What this archive does
African Archive is, by definition, a private western collection of African art. The contemporary scholarly debate has identified collections of our kind as a structural concern. We do not deny that identification. Instead, we publish:
- A methodology page declaring our alignment with ACASA, IEEE 2890, and Open Restitution Africa.
- A provenance protocol whitepaper v1 describing the nineteen-data-point framework we use to document each object.
- A community-takedown policy: any source-community representative may request the restriction or removal of an object record.
- Per-object spiritual-provenance fields, populated progressively as the collection's physical records are transcribed.
The protocol is open to revision. We expect to publish v2 by end of 2026 based on community feedback received.
Reading list
- Felwine Sarr and Bénédicte Savoy, The Restitution of African Cultural Heritage. Toward a New Relational Ethics (November 2018) — open-access PDF at openrestitution.africa
- Bénédicte Savoy, Africa's Struggle for its Art: History of a Postcolonial Defeat (Princeton, 2022)
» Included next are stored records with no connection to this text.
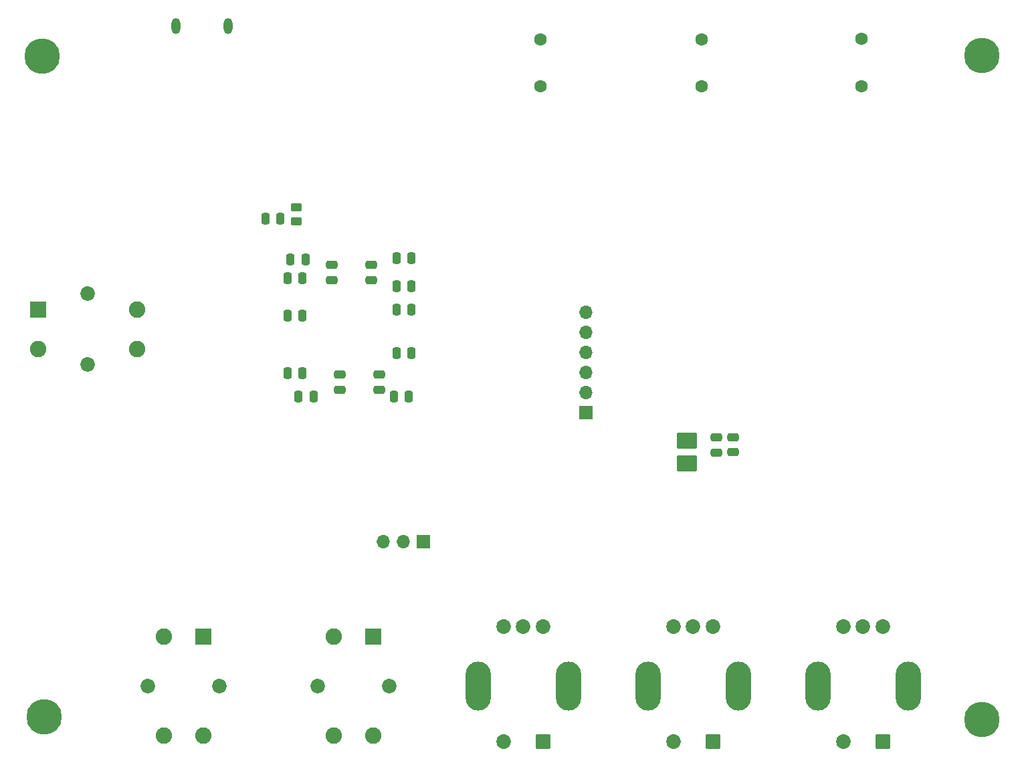
<source format=gbr>
%TF.GenerationSoftware,KiCad,Pcbnew,7.0.10*%
%TF.CreationDate,2024-03-07T22:41:58-05:00*%
%TF.ProjectId,Current,43757272-656e-4742-9e6b-696361645f70,rev?*%
%TF.SameCoordinates,Original*%
%TF.FileFunction,Soldermask,Bot*%
%TF.FilePolarity,Negative*%
%FSLAX46Y46*%
G04 Gerber Fmt 4.6, Leading zero omitted, Abs format (unit mm)*
G04 Created by KiCad (PCBNEW 7.0.10) date 2024-03-07 22:41:58*
%MOMM*%
%LPD*%
G01*
G04 APERTURE LIST*
G04 Aperture macros list*
%AMRoundRect*
0 Rectangle with rounded corners*
0 $1 Rounding radius*
0 $2 $3 $4 $5 $6 $7 $8 $9 X,Y pos of 4 corners*
0 Add a 4 corners polygon primitive as box body*
4,1,4,$2,$3,$4,$5,$6,$7,$8,$9,$2,$3,0*
0 Add four circle primitives for the rounded corners*
1,1,$1+$1,$2,$3*
1,1,$1+$1,$4,$5*
1,1,$1+$1,$6,$7*
1,1,$1+$1,$8,$9*
0 Add four rect primitives between the rounded corners*
20,1,$1+$1,$2,$3,$4,$5,0*
20,1,$1+$1,$4,$5,$6,$7,0*
20,1,$1+$1,$6,$7,$8,$9,0*
20,1,$1+$1,$8,$9,$2,$3,0*%
G04 Aperture macros list end*
%ADD10C,1.850000*%
%ADD11RoundRect,0.102000X-0.937500X0.937500X-0.937500X-0.937500X0.937500X-0.937500X0.937500X0.937500X0*%
%ADD12C,2.079000*%
%ADD13C,1.600000*%
%ADD14RoundRect,0.102000X0.825000X0.825000X-0.825000X0.825000X-0.825000X-0.825000X0.825000X-0.825000X0*%
%ADD15C,1.854000*%
%ADD16O,3.204000X6.204000*%
%ADD17C,4.500000*%
%ADD18O,1.104000X2.004000*%
%ADD19RoundRect,0.102000X-0.937500X-0.937500X0.937500X-0.937500X0.937500X0.937500X-0.937500X0.937500X0*%
%ADD20R,1.700000X1.700000*%
%ADD21O,1.700000X1.700000*%
%ADD22RoundRect,0.250000X0.475000X-0.250000X0.475000X0.250000X-0.475000X0.250000X-0.475000X-0.250000X0*%
%ADD23RoundRect,0.250000X0.250000X0.475000X-0.250000X0.475000X-0.250000X-0.475000X0.250000X-0.475000X0*%
%ADD24RoundRect,0.250000X-0.250000X-0.475000X0.250000X-0.475000X0.250000X0.475000X-0.250000X0.475000X0*%
%ADD25RoundRect,0.250000X-0.475000X0.250000X-0.475000X-0.250000X0.475000X-0.250000X0.475000X0.250000X0*%
%ADD26RoundRect,0.250000X0.450000X-0.262500X0.450000X0.262500X-0.450000X0.262500X-0.450000X-0.262500X0*%
%ADD27RoundRect,0.102000X1.160000X-0.905000X1.160000X0.905000X-1.160000X0.905000X-1.160000X-0.905000X0*%
G04 APERTURE END LIST*
D10*
%TO.C,SW3*%
X144700000Y-134300000D03*
X135700000Y-134300000D03*
D11*
X142700000Y-128050000D03*
D12*
X142700000Y-140550000D03*
X137700000Y-128050000D03*
X137700000Y-140550000D03*
%TD*%
D13*
%TO.C,J2*%
X204520000Y-52360000D03*
X204520000Y-58360000D03*
%TD*%
D14*
%TO.C,SW5*%
X185700000Y-141300000D03*
D15*
X180700000Y-141300000D03*
X185700000Y-126800000D03*
X180700000Y-126800000D03*
X183200000Y-126800000D03*
D16*
X188900000Y-134300000D03*
X177500000Y-134300000D03*
%TD*%
D17*
%TO.C,H4*%
X100800000Y-54525000D03*
%TD*%
D14*
%TO.C,SW4*%
X164200000Y-141302500D03*
D15*
X159200000Y-141302500D03*
X164200000Y-126802500D03*
X159200000Y-126802500D03*
X161700000Y-126802500D03*
D16*
X167400000Y-134302500D03*
X156000000Y-134302500D03*
%TD*%
D18*
%TO.C,J1*%
X124300000Y-50720500D03*
X117700000Y-50720500D03*
%TD*%
D13*
%TO.C,J3*%
X184320000Y-52387500D03*
X184320000Y-58387500D03*
%TD*%
D17*
%TO.C,H2*%
X219750000Y-54475000D03*
%TD*%
%TO.C,H1*%
X219750000Y-138500000D03*
%TD*%
D10*
%TO.C,SW2*%
X123200000Y-134300000D03*
X114200000Y-134300000D03*
D11*
X121200000Y-128050000D03*
D12*
X121200000Y-140550000D03*
X116200000Y-128050000D03*
X116200000Y-140550000D03*
%TD*%
D13*
%TO.C,J4*%
X163890000Y-52387500D03*
X163890000Y-58387500D03*
%TD*%
D14*
%TO.C,SW6*%
X207200000Y-141300000D03*
D15*
X202200000Y-141300000D03*
X207200000Y-126800000D03*
X202200000Y-126800000D03*
X204700000Y-126800000D03*
D16*
X210400000Y-134300000D03*
X199000000Y-134300000D03*
%TD*%
D10*
%TO.C,SW1*%
X106562500Y-84590000D03*
X106562500Y-93590000D03*
D19*
X100312500Y-86590000D03*
D12*
X112812500Y-86590000D03*
X100312500Y-91590000D03*
X112812500Y-91590000D03*
%TD*%
D20*
%TO.C,J7*%
X149060000Y-116000000D03*
D21*
X146520000Y-116000000D03*
X143980000Y-116000000D03*
%TD*%
D17*
%TO.C,H3*%
X101019581Y-138180419D03*
%TD*%
D20*
%TO.C,J6*%
X169630000Y-99670000D03*
D21*
X169630000Y-97130000D03*
X169630000Y-94590000D03*
X169630000Y-92050000D03*
X169630000Y-89510000D03*
X169630000Y-86970000D03*
%TD*%
D22*
%TO.C,C28*%
X188220000Y-104700000D03*
X188220000Y-102800000D03*
%TD*%
D23*
%TO.C,C15*%
X147200000Y-97600000D03*
X145300000Y-97600000D03*
%TD*%
D24*
%TO.C,C1*%
X131850000Y-82650000D03*
X133750000Y-82650000D03*
%TD*%
D23*
%TO.C,C18*%
X147550000Y-92150000D03*
X145650000Y-92150000D03*
%TD*%
D24*
%TO.C,C6*%
X132250000Y-80250000D03*
X134150000Y-80250000D03*
%TD*%
D22*
%TO.C,C13*%
X143450000Y-96750000D03*
X143450000Y-94850000D03*
%TD*%
D24*
%TO.C,C5*%
X131850000Y-94650000D03*
X133750000Y-94650000D03*
%TD*%
D22*
%TO.C,C29*%
X186160000Y-104710000D03*
X186160000Y-102810000D03*
%TD*%
D24*
%TO.C,C3*%
X131850000Y-87420000D03*
X133750000Y-87420000D03*
%TD*%
D23*
%TO.C,C8*%
X147550000Y-86650000D03*
X145650000Y-86650000D03*
%TD*%
D24*
%TO.C,C7*%
X133250000Y-97650000D03*
X135150000Y-97650000D03*
%TD*%
D25*
%TO.C,C4*%
X137450000Y-81000000D03*
X137450000Y-82900000D03*
%TD*%
D22*
%TO.C,C10*%
X138450000Y-96750000D03*
X138450000Y-94850000D03*
%TD*%
D26*
%TO.C,R1*%
X132950000Y-75492500D03*
X132950000Y-73667500D03*
%TD*%
D23*
%TO.C,C38*%
X130950000Y-75100000D03*
X129050000Y-75100000D03*
%TD*%
D24*
%TO.C,C36*%
X145650000Y-83650000D03*
X147550000Y-83650000D03*
%TD*%
D27*
%TO.C,E1*%
X182430000Y-106100000D03*
X182430000Y-103200000D03*
%TD*%
D25*
%TO.C,C2*%
X142450000Y-81000000D03*
X142450000Y-82900000D03*
%TD*%
D23*
%TO.C,C22*%
X147550000Y-80150000D03*
X145650000Y-80150000D03*
%TD*%
M02*

</source>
- Albert Gouaffo et al., Atlas of Absence: Cameroon's Cultural Heritage in Germany (Dschang / Berlin, 2023)
- Peju Layiwola, public lectures and writing 2024–2026 on spiritual provenance
- Open Restitution Africa, Launch of Open Data Platform press release (March 2026)
- ACASA, Collaboration, Collections, and Restitution: Best Practices (August 2024)
- IEEE 2890-2025, Recommended Practice for Provenance of Indigenous Peoples' Data
The URLs in the reading list are provisional pending verification by the African Archive URL-provenance audit (running, separate pipeline).